The End of Sheep Live Export: Canberra Killed It. The War Buried It.
Australia’s live sheep export trade may not officially end until 2028, but looking at the latest export figures, the industry’s final years are now coming into sharper focus.
The trade has survived decades of political fights, farmer protests, and volatile Middle Eastern markets. It leaves behind generations of Western Australian producers who built businesses around supplying sheep into a trade that once exported millions of head annually and formed a critical part of the state’s sheep industry.
Its decline had been slow for years. In 2021, Australia exported 552,957 live sheep. By 2025, that number had fallen to 318,820 head. In the first four months of 2026, with only one vessel loaded, exports totalled just 13,282 sheep. This is 5% of the average for the first four months of the year.
The annual northern-hemisphere summer moratorium now looms, meaning there will effectively be no further shipments until September due to heat-stress restrictions during the Middle Eastern summer. Unless there is a strong rebound in activity later this year, 2026 is shaping up as potentially the smallest live sheep export year in modern Australian history.
Officially, the cause of decline will likely be recorded as government policy.
Once the Albanese Government legislated the phase out of live sheep exports by sea, the commercial reality of the industry changed at once. Investment slowed, confidence weakened, and the long-term viability of the supply chain came into question. Industries rarely thrive once governments signal that they have no long-term future.
But while the phase-out may have set the industry on its current path, the war in Iran appears to have dramatically accelerated the timeline.
For an industry dependent on stable access into the Middle East, the conflict involving Iran struck at the worst possible moment. As tensions escalated around the Strait of Hormuz, the economics of operating vessels into the region deteriorated rapidly. Shipping risk increased sharply, insurance premiums surged, freight costs climbed, and vessel scheduling became increasingly unpredictable.

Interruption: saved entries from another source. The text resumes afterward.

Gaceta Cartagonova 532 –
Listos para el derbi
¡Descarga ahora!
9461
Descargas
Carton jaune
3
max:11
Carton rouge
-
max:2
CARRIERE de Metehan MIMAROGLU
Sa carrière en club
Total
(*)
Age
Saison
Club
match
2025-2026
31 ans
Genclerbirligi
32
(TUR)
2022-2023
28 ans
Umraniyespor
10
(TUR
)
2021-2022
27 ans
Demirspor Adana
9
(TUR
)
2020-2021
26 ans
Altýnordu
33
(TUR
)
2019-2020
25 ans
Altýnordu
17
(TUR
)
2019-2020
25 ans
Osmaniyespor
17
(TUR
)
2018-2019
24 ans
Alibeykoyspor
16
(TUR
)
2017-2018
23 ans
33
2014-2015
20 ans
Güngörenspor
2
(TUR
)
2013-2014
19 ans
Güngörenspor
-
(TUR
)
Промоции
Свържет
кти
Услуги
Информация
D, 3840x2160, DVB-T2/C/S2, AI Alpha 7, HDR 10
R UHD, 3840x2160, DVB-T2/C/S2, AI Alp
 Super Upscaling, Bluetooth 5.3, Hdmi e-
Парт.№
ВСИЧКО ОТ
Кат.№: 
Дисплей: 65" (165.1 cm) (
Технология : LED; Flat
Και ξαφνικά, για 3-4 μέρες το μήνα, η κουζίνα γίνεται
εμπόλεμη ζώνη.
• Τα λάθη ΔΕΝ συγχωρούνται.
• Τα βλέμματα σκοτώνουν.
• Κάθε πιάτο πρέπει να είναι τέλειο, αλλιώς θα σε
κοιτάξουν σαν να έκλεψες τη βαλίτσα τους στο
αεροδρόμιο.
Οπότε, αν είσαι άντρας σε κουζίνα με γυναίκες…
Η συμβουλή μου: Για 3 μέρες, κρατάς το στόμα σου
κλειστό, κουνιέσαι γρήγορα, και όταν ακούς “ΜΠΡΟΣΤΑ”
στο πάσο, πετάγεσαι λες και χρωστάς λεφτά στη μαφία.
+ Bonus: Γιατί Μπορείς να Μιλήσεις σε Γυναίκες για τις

The trade was already weakened. The conflict exposed how little resilience remained.
There is an uncomfortable irony buried in all of this for Australian agriculture. Many rural Australians who strongly support Donald Trump often view conflicts in the Middle East as distant geopolitical events with little bearing on day-to-day farming operations. Yet the fallout from the Iran conflict has flowed directly back into Australian farmgate margins. Grain producers are now dealing with higher fuel and fertiliser costs as shipping risk, energy markets and freight costs surge, while sheep producers are facing the reality that one of their most important export regions has effectively become partially closed or commercially impaired by the instability in the Gulf. What happens in Washington or Tehran no longer stays in Washington or Tehran. It increasingly shapes profitability in the paddock.
The live sheep trade became collateral damage in a much larger geopolitical fight.
Without the war, the industry likely would have continued declining gradually towards the 2028 phase-out date. There still may have been enough confidence and functionality left in the system for exporters to keep vessels moving at reduced levels. Instead, the combination of domestic political uncertainty and escalating instability in the Gulf appears to have compressed several years of decline into a much shorter period.
Like many agricultural industries before it, the live sheep trade was ultimately vulnerable not just to local politics, but to global forces far beyond the farm gate. Canberra put the trade on borrowed time. Washington and Tehran shortened the clock.
For Western Australian sheep producers, the consequences will stretch beyond when the final vessel sails. Live export provided competition for processors, another pricing mechanism for producers and an outlet for specific classes of sheep. Once supply chains disappear, they are rarely rebuilt. Ships move elsewhere, importers establish alternative relationships, and infrastructure slowly fades away.
The industry didn’t die. It was killed, first by Canberra, then by a war on the other side of the world.